» What you need to do: Begin at the line containing "Dies ist eine" in the records below, end at the line containing "propuesta atractiva. Con su ubicación", and retype each line in that span exactly. No other line and no image should appear.
*** Opening Records supplied ***
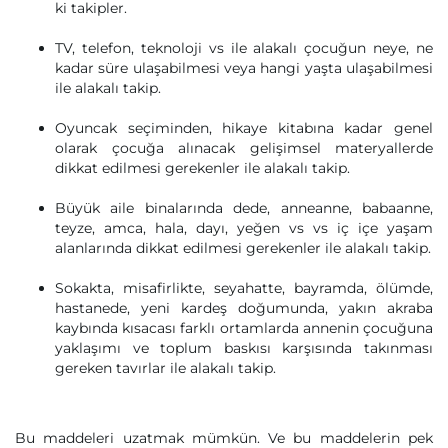
ki takipler.
TV, telefon, teknoloji vs ile alakalı çocuğun neye, ne
kadar süre ulaşabilmesi veya hangi yaşta ulaşabilmesi
ile alakalı takip.
Oyuncak seçiminden, hikaye kitabına kadar genel
olarak çocuğa alınacak gelişimsel materyallerde
dikkat edilmesi gerekenler ile alakalı takip.
Büyük aile binalarında dede, anneanne, babaanne,
teyze, amca, hala, dayı, yeğen vs vs iç içe yaşam
alanlarında dikkat edilmesi gerekenler ile alakalı takip.
Sokakta, misafirlikte, seyahatte, bayramda, ölümde,
hastanede, yeni kardeş doğumunda, yakın akraba
kaybında kısacası farklı ortamlarda annenin çocuğuna
yaklaşımı ve toplum baskısı karşısında takınması
gereken tavırlar ile alakalı takip.
Bu maddeleri uzatmak mümkün. Ve bu maddelerin pek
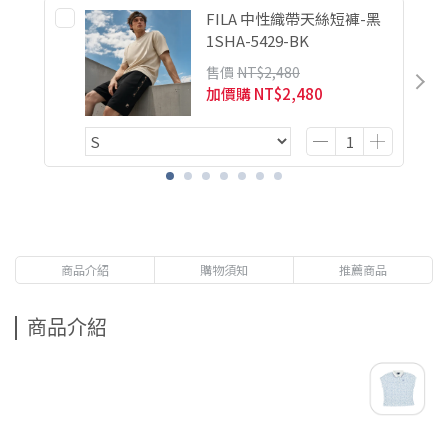
FILA 中性織帶天絲短褲-黑
1SHA-5429-BK
售價
NT$2,480
加價購
NT$2,480
商品介紹
購物須知
推薦商品
商品介紹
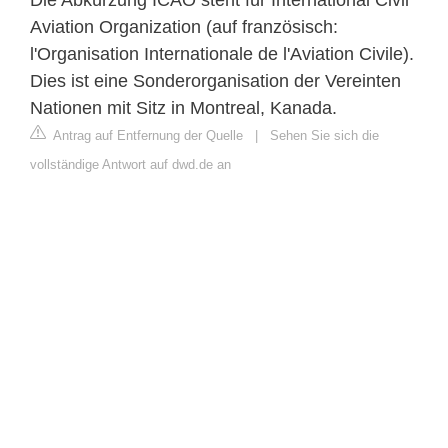
Aviation Organization (auf französisch:
l'Organisation Internationale de l'Aviation Civile).
Dies ist eine Sonderorganisation der Vereinten
Nationen mit Sitz in Montreal, Kanada.
Antrag auf Entfernung der Quelle
|
Sehen Sie sich die
vollständige Antwort auf dwd.de an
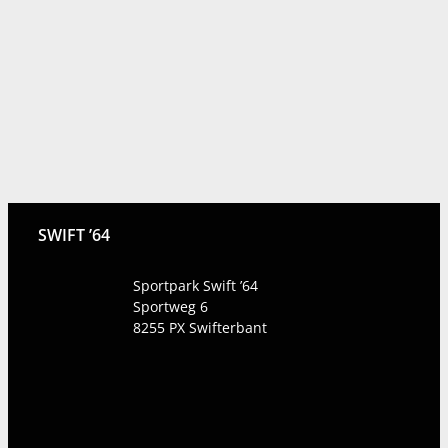
SWIFT ’64
Sportpark Swift ’64
Sportweg 6
8255 PX
Swifterbant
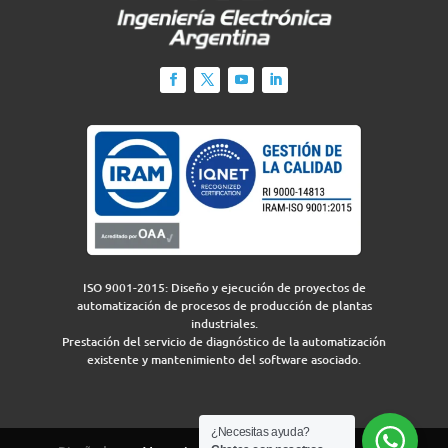
ISO 9001-2015: Diseño y ejecución de proyectos de
automatización de procesos de producción de plantas
industriales.
Prestación del servicio de diagnóstico de la automatización
existente y mantenimiento del software asociado.
¿Necesitas ayuda?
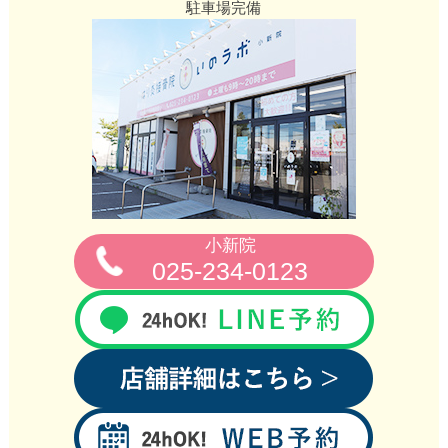
駐車場完備
小新院
025-234-0123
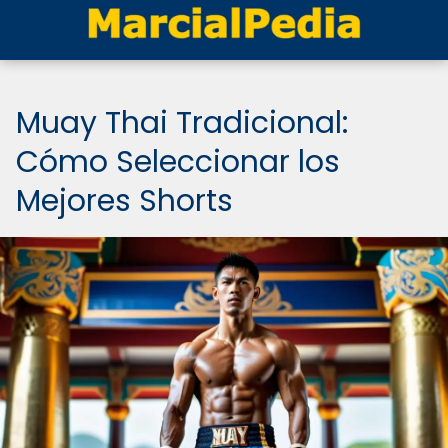
Muay Thai Tradicional:
Cómo Seleccionar los
Mejores Shorts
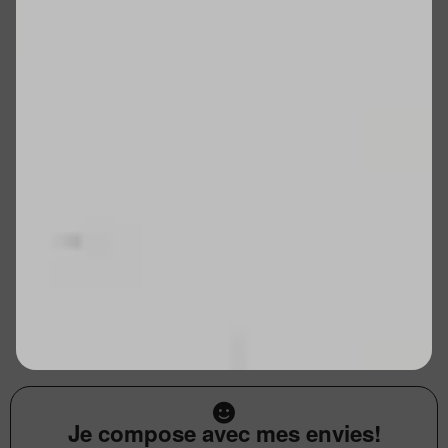
Je compose avec mes envies!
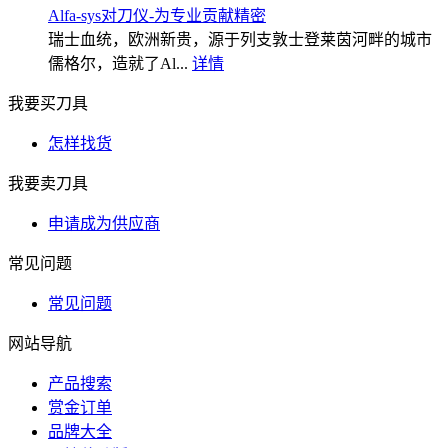
Alfa-sys对刀仪-为专业贡献精密
瑞士血统，欧洲新贵，源于列支敦士登莱茵河畔的城市
儒格尔，造就了Al...
详情
我要买刀具
怎样找货
我要卖刀具
申请成为供应商
常见问题
常见问题
网站导航
产品搜索
赏金订单
品牌大全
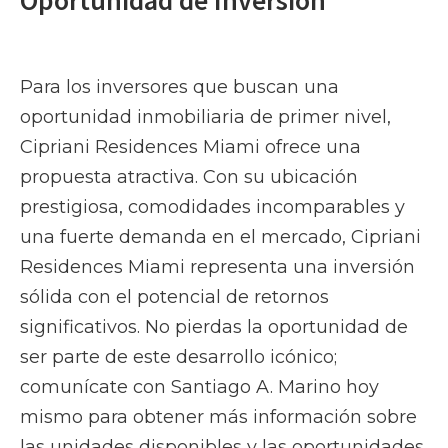
Oportunidad de Inversión
Para los inversores que buscan una
oportunidad inmobiliaria de primer nivel,
Cipriani Residences Miami ofrece una
propuesta atractiva. Con su ubicación
prestigiosa, comodidades incomparables y
una fuerte demanda en el mercado, Cipriani
Residences Miami representa una inversión
sólida con el potencial de retornos
significativos. No pierdas la oportunidad de
ser parte de este desarrollo icónico;
comunícate con Santiago A. Marino hoy
mismo para obtener más información sobre
las unidades disponibles y las oportunidades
*** Closing Records supplied ***
» Solution to this problem:
Dies ist eine Sonderorganisation der Vereinten
Nationen mit Sitz in Montreal, Kanada.
Antrag auf Entfernung der Quelle
|
Sehen Sie sich die
vollständige Antwort auf dwd.de an
SWIFT ’64
Sportpark Swift ’64
Sportweg 6
8255 PX
Swifterbant
ISO 9001-2015: Diseño y ejecución de proyectos de
automatización de procesos de producción de plantas
industriales.
Prestación del servicio de diagnóstico de la automatización
existente y mantenimiento del software asociado.
¿Necesitas ayuda?
駐車場完備
小新院
025-234-0123
Muay Thai Tradicional:
Cómo Seleccionar los
Mejores Shorts
Je compose avec mes envies!
Alfa-sys对刀仪-为专业贡献精密
瑞士血统，欧洲新贵，源于列支敦士登莱茵河畔的城市
儒格尔，造就了Al...
详情
我要买刀具
怎样找货
我要卖刀具
申请成为供应商
常见问题
常见问题
网站导航
产品搜索
赏金订单
品牌大全
Oportunidad de Inversión
Para los inversores que buscan una
oportunidad inmobiliaria de primer nivel,
Cipriani Residences Miami ofrece una
propuesta atractiva. Con su ubicación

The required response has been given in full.